74   mell   2015 Mar 31, 6:16pm  

Oh and fractional reserve lending = printing/creating money (by it's very definition), there's no need to dispute mathematical facts. Math just is.

75   tatupu70   2015 Mar 31, 6:22pm  

mell says

Oh and fractional reserve lending = printing/creating money (by it's very definition), there's no need to dispute mathematical facts. Math just is.

OK boss. Whatever you say.

mell says

There's nothing wrong with private banks as long as you let them fail and don't bail them out. They are essentially government (sponsored) entities at this point, that doesn't mean though they are owned by the people. State banks or even smaller community banks are great and aren't mutually exclusive wrt fully private banks.

Yes, actually there is. The finance industry adds almost nothing of value to society-their profits are skimmed from productive members of society.
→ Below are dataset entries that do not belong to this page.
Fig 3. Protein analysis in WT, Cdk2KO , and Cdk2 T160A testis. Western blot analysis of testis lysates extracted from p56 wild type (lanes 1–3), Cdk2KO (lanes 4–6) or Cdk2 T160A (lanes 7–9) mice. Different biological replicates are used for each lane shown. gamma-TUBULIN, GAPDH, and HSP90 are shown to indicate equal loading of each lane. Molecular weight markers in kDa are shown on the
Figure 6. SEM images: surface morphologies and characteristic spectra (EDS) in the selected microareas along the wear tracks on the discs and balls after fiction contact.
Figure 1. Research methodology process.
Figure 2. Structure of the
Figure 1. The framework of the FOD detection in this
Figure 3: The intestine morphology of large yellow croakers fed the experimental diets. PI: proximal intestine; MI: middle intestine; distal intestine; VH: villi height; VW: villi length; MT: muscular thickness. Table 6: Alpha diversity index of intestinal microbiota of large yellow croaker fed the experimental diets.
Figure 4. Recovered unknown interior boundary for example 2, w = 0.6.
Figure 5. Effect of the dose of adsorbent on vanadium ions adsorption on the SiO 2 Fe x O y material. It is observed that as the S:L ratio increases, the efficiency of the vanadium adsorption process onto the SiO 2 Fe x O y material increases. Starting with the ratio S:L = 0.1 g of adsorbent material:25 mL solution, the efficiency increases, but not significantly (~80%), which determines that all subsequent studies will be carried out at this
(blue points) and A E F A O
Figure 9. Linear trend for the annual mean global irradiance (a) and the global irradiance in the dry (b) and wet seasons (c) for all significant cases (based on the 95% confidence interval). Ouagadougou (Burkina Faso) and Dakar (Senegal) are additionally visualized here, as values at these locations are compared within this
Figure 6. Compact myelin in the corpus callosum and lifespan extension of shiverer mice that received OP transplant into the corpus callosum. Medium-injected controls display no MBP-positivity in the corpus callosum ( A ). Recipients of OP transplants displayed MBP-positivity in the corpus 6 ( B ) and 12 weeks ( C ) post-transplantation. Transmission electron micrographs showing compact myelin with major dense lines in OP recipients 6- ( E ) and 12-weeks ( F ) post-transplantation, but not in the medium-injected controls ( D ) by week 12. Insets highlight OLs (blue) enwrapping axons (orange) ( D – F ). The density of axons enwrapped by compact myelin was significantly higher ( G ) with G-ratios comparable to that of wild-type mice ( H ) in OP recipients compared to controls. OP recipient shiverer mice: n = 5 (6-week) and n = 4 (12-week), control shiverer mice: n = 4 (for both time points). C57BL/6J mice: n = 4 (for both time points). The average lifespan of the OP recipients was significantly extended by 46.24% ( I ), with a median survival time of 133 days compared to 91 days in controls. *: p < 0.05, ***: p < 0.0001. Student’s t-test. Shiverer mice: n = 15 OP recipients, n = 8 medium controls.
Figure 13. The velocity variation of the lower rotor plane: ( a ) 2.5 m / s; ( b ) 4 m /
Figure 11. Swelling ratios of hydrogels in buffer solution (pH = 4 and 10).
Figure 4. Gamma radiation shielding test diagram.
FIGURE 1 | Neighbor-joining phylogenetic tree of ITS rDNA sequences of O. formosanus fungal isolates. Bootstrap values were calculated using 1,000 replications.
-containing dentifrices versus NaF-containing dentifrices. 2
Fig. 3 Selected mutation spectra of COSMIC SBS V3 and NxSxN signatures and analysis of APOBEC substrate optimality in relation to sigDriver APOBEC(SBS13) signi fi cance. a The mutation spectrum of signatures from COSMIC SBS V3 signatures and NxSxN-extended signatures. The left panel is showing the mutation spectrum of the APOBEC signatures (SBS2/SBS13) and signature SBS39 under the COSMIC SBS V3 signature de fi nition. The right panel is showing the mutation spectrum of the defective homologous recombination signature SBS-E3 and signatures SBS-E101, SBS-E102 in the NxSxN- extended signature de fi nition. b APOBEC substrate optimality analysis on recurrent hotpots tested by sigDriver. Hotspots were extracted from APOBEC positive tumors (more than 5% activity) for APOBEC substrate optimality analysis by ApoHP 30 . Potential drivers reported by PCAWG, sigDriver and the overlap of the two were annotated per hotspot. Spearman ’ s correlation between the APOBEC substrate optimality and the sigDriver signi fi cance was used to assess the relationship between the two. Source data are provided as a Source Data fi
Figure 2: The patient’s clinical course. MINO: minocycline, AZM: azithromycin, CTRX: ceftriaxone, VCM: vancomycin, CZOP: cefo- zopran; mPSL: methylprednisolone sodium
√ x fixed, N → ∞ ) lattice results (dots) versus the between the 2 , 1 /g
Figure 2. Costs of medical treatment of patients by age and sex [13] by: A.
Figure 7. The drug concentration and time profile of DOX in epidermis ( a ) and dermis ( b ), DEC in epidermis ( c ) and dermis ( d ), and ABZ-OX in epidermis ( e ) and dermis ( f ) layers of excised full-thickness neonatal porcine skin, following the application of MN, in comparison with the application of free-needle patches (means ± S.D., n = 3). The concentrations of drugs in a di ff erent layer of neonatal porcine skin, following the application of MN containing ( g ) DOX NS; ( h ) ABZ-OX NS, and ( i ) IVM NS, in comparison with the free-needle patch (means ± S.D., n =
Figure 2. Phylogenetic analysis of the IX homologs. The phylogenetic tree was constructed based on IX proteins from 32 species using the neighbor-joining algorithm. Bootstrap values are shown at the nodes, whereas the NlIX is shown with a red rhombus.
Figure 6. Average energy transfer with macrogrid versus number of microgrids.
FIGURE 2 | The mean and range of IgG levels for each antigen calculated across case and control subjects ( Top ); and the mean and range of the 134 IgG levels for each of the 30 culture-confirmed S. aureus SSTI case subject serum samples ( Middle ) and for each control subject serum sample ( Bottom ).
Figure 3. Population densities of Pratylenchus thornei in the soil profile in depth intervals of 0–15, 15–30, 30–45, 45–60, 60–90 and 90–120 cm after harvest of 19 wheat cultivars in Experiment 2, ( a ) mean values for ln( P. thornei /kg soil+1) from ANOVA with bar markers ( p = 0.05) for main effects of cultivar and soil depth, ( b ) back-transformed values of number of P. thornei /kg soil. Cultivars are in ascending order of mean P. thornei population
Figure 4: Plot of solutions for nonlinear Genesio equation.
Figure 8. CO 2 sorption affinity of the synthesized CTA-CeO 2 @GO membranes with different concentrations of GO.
It has absolutely nothing to do with bailouts.

76   indigenous   2015 Mar 31, 6:37pm  

tatupu70 says

The finance industry adds almost nothing of value to society-their profits are skimmed from productive members of society.

Sure it does, they loans money to small business, home mortgages, et.al, it literally helps to create jobs and the economy.

The only problem is when they get bailed out.